About this exercise |
Please copy out the entries below exactly, beginning with the line that contains "工務店クラウドEXの料金情報" and ending with the line that contains "de la nota media", and include nothing outside that span.

Information |
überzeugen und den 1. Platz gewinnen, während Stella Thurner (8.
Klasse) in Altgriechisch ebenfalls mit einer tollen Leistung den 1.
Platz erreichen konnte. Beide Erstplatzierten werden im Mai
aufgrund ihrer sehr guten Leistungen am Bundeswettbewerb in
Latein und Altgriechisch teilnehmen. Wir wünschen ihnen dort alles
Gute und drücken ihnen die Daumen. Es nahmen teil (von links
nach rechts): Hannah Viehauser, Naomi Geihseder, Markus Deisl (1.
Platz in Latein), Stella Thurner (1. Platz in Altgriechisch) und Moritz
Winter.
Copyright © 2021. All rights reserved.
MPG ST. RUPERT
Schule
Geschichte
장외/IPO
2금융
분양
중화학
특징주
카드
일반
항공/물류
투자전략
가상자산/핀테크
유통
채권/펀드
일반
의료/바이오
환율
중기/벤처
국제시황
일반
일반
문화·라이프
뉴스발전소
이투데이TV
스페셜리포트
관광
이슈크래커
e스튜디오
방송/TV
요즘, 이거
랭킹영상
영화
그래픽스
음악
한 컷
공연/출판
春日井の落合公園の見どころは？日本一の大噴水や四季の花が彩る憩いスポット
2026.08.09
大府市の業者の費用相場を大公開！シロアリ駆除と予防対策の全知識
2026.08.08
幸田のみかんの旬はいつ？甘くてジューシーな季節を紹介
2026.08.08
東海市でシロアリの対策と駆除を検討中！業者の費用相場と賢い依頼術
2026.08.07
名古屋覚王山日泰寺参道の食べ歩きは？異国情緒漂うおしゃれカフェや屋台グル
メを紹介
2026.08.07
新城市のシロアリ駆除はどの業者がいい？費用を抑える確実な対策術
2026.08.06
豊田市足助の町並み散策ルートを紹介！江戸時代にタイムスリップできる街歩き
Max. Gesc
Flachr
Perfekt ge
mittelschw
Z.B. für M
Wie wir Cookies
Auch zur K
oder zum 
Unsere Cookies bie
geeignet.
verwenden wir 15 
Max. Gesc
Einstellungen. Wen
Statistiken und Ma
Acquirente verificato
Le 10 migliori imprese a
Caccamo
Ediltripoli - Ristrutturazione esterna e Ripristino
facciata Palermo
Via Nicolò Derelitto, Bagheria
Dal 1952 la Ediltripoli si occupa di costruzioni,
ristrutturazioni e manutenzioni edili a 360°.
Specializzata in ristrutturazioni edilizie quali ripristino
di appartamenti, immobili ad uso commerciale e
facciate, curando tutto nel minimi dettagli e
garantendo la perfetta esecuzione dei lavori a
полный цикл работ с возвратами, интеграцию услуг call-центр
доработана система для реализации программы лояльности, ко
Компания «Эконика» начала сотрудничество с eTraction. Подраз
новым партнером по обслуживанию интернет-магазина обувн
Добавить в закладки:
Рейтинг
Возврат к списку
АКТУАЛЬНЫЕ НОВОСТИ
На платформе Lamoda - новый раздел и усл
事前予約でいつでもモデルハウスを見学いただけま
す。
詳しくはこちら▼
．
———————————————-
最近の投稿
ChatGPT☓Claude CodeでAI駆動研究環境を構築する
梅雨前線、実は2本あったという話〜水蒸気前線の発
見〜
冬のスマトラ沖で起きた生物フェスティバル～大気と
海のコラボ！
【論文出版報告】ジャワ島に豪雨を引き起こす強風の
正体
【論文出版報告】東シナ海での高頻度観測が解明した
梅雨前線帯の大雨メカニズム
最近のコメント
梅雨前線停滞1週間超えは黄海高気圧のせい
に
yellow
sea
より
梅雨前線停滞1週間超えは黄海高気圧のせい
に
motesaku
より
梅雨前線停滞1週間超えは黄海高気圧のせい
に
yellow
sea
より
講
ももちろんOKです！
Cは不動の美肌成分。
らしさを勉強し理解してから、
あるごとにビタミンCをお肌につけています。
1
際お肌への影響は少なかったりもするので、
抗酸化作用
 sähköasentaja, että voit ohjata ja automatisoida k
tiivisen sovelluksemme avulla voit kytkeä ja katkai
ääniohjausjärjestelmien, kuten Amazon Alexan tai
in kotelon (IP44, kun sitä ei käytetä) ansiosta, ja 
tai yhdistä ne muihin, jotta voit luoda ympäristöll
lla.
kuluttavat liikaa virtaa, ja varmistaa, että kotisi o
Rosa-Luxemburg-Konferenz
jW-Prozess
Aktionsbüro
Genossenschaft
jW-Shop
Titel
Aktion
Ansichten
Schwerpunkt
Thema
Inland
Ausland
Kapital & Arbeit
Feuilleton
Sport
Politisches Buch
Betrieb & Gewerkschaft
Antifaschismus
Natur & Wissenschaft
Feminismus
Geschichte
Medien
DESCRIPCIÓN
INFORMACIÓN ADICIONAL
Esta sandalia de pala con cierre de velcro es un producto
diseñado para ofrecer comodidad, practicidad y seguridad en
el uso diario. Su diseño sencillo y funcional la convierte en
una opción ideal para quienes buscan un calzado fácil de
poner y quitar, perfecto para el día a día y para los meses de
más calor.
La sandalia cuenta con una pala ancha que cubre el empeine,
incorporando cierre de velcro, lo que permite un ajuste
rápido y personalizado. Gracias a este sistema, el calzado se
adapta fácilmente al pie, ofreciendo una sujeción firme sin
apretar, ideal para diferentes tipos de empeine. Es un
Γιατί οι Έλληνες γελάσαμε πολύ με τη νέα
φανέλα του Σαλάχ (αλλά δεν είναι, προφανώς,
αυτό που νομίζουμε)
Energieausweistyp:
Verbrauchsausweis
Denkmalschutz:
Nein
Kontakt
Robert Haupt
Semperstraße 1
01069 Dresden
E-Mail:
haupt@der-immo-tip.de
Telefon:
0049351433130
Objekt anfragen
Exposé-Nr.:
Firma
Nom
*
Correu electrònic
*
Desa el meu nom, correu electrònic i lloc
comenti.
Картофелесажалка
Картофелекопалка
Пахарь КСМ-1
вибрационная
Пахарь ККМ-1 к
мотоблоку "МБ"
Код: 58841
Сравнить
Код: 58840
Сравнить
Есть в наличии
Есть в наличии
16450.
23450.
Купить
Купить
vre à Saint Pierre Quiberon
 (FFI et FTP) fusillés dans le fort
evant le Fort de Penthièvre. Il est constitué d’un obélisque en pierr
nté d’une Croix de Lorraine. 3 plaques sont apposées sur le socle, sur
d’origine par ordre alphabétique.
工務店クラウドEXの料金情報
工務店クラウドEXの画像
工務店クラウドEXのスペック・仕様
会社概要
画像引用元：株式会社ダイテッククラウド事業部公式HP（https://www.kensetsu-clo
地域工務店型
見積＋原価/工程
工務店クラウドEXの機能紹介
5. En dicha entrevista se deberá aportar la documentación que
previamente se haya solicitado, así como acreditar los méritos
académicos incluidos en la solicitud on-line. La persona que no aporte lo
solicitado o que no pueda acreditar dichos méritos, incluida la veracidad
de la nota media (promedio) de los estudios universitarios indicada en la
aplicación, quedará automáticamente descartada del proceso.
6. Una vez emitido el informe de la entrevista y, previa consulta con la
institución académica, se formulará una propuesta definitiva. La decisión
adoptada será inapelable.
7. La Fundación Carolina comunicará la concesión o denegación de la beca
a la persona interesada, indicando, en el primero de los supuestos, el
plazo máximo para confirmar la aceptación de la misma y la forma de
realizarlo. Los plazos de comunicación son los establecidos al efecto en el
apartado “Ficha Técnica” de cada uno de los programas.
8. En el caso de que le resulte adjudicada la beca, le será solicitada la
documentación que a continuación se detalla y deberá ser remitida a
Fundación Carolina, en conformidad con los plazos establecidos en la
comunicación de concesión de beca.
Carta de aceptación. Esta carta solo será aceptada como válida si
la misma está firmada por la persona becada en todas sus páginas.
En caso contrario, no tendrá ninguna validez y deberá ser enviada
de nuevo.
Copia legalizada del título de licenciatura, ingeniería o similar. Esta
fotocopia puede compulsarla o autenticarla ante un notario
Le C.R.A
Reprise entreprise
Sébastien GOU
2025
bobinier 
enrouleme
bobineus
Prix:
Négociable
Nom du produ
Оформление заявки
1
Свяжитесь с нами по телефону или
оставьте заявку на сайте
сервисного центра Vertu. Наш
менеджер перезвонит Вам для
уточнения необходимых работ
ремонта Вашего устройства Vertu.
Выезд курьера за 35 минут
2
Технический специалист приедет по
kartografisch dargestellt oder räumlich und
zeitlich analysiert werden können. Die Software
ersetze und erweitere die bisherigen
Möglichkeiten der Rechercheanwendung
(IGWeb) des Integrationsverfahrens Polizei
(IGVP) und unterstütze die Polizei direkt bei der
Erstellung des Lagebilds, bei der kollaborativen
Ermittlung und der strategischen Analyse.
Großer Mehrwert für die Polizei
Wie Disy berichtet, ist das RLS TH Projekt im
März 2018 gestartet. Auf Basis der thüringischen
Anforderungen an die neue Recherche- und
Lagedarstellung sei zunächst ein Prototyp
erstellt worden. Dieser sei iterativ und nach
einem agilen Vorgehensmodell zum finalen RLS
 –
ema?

Expected answer |
工務店クラウドEXの料金情報
工務店クラウドEXの画像
工務店クラウドEXのスペック・仕様
会社概要
画像引用元：株式会社ダイテッククラウド事業部公式HP（https://www.kensetsu-clo
地域工務店型
見積＋原価/工程
工務店クラウドEXの機能紹介
5. En dicha entrevista se deberá aportar la documentación que
previamente se haya solicitado, así como acreditar los méritos
académicos incluidos en la solicitud on-line. La persona que no aporte lo
solicitado o que no pueda acreditar dichos méritos, incluida la veracidad
de la nota media (promedio) de los estudios universitarios indicada en la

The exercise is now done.